Abstract

Abstract This study focuses on the performance of an integrated forward osmosis (FO) and membrane distillation (MD) process for wastewater reuse. FO worked as a pretreatment barrier to remove most contaminants in the feed water and MD was used to recover the draw solutes from FO effluent and simultaneously produce high-quality reusable water. A unique three-channel FO–MD membrane module was designed and built to test water flux and contaminant removal in bench-scale experiments. It was found that the integrated FO–MD system possessed inherent flux balancing mechanism that enabled a stable and equal water flux for both FO and MD membranes for effective recovery of draw solution over long-term experiments. The FO–MD system was able to achieve more than 3 logs (>99.9%) removal of ammonium, COD, arsenic, and combined solutes in both synthetic and real wastewaters.
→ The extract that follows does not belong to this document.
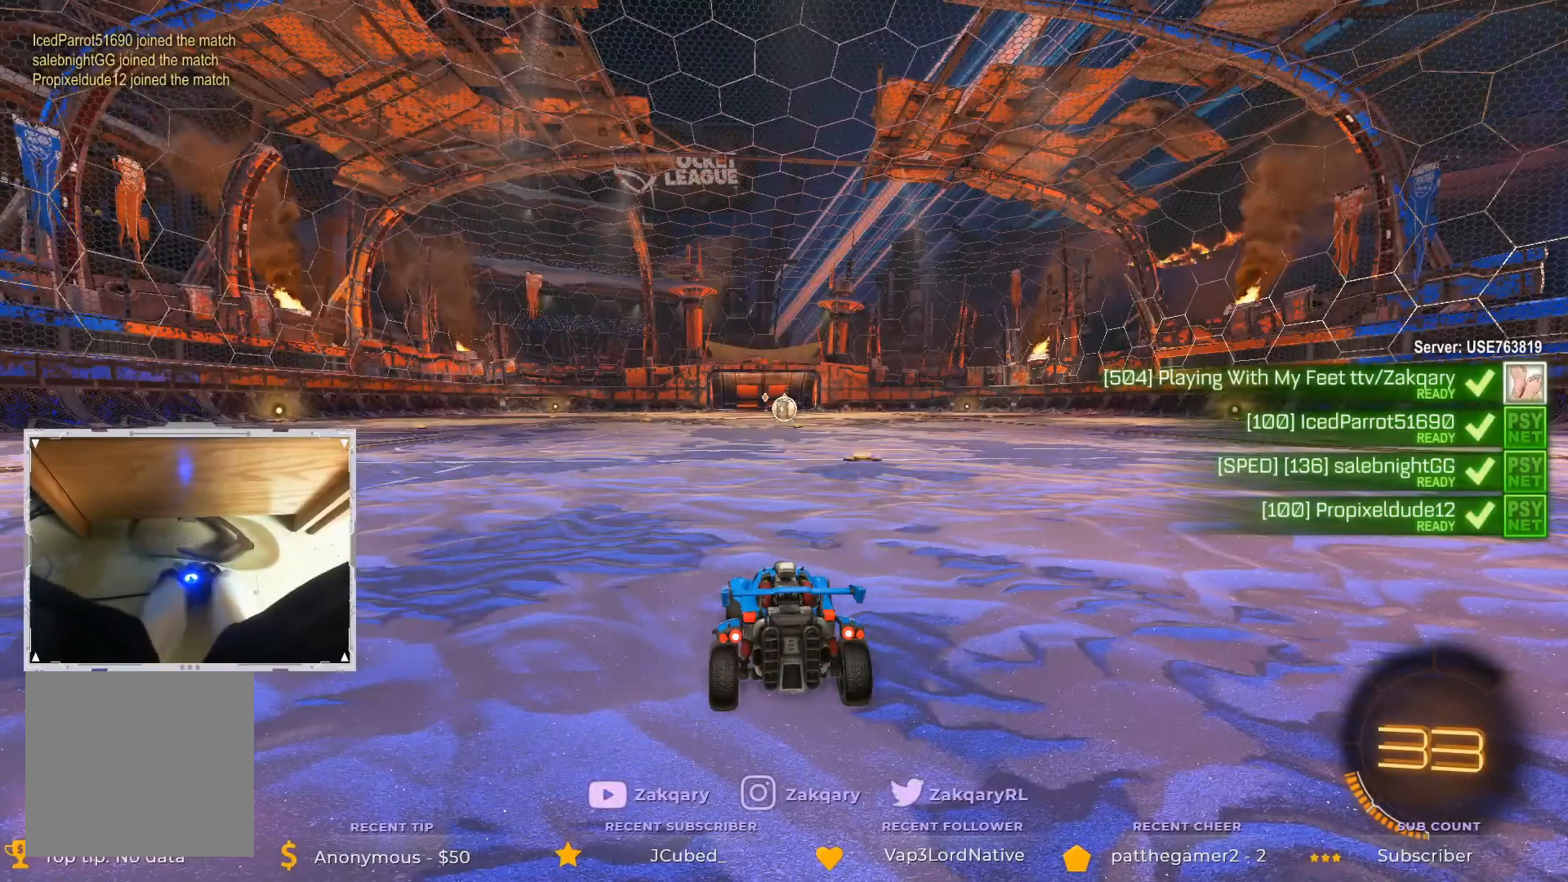
{"buttons": ["L1"], "left_stick": "center", "right_stick": "center", "events": [[67, "left_stick", "right"], [168, "left_stick", "center"], [370, "L1", "down"]]}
Such a synergistic integration of FO and MD membrane processes offers three major advantages. First, the upstream FO process removes most contaminants and foulants from the feed solution, thus potentially diminishing the fouling and wetting problem for the downstream MD process. Second, the downstream MD process successfully recovers the draw solution for the FO process, enabling a constant water flux for FO. Third, the synergistic removal capability of FO and MD enabled the production of extremely high-quality product water. Additional benefits of the integrated process include ambient pressure operation and potential use of renewable low-grade heat as the energy source.